• Exercise:
Output only how many lines below contain "none".

• Record excerpts:
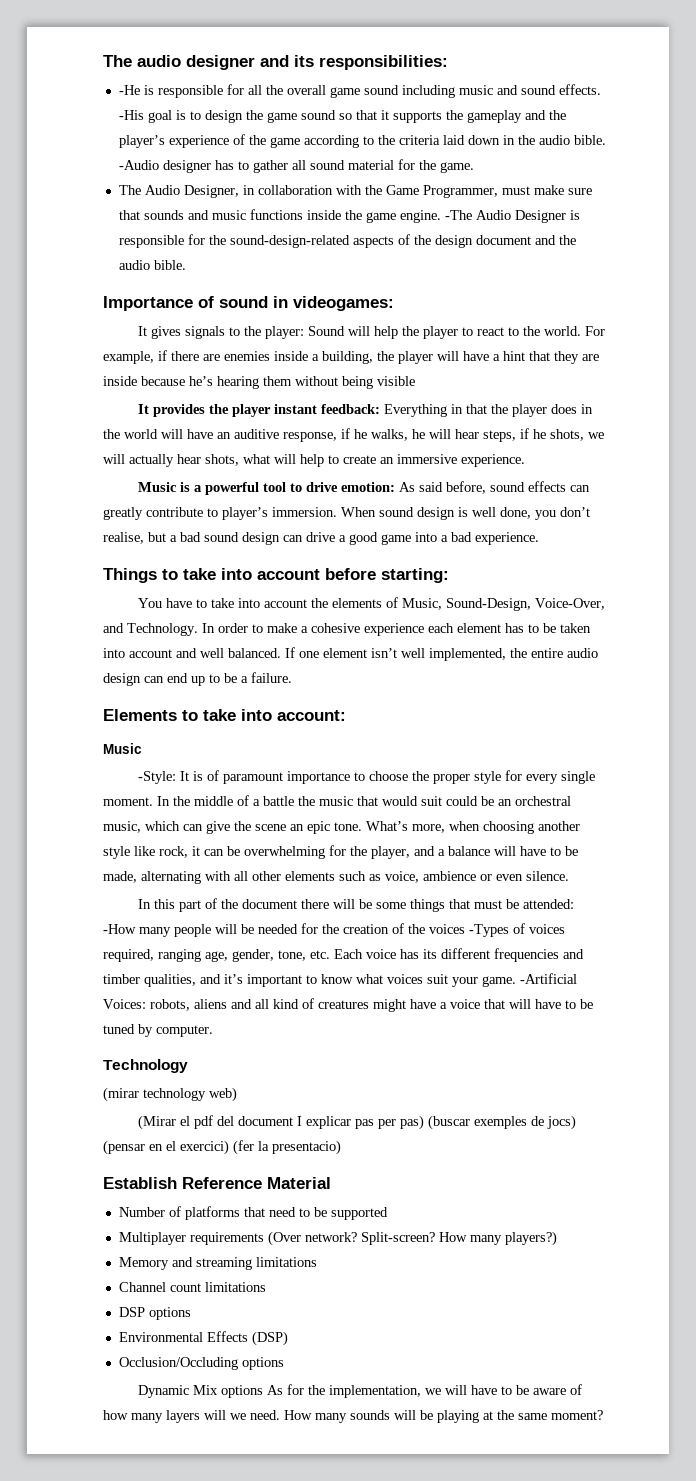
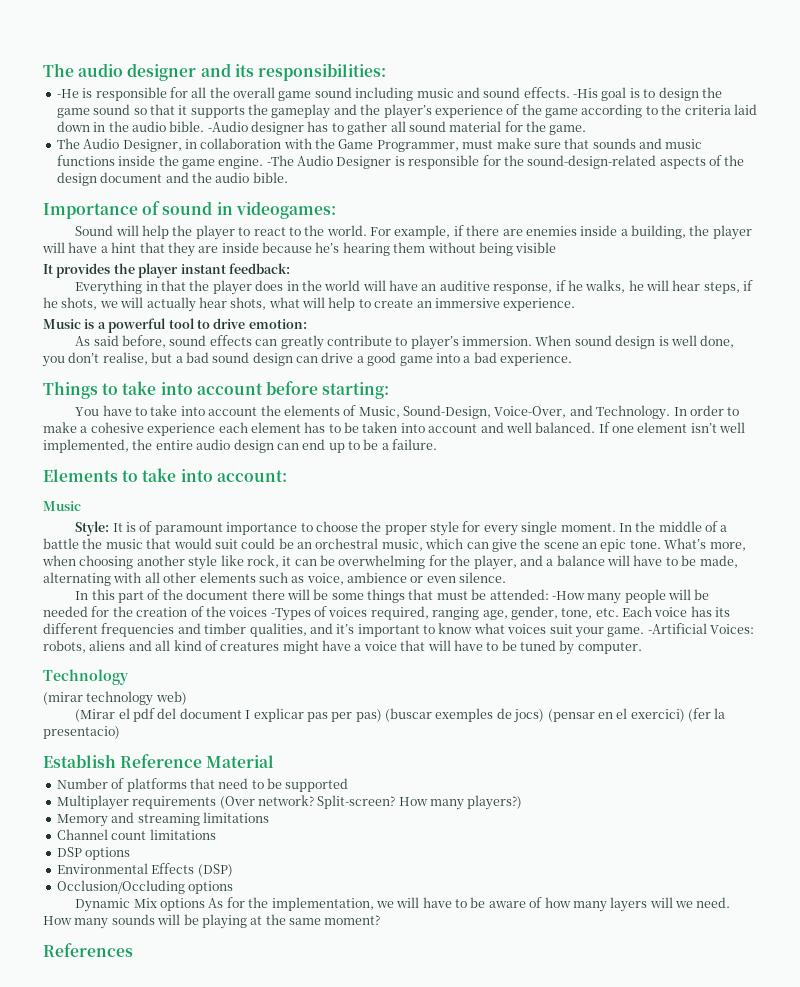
[138,326,305,339] It gives signals to the player: -> (336, 210) none
(381, 409) none -> (290, 268) //
(396, 487) none -> (307, 324) //
[138,771,177,784] -Style: -> [75,521,110,536] Style:
(603, 1415) none -> [43,943,133,957] // References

• Solution below:
4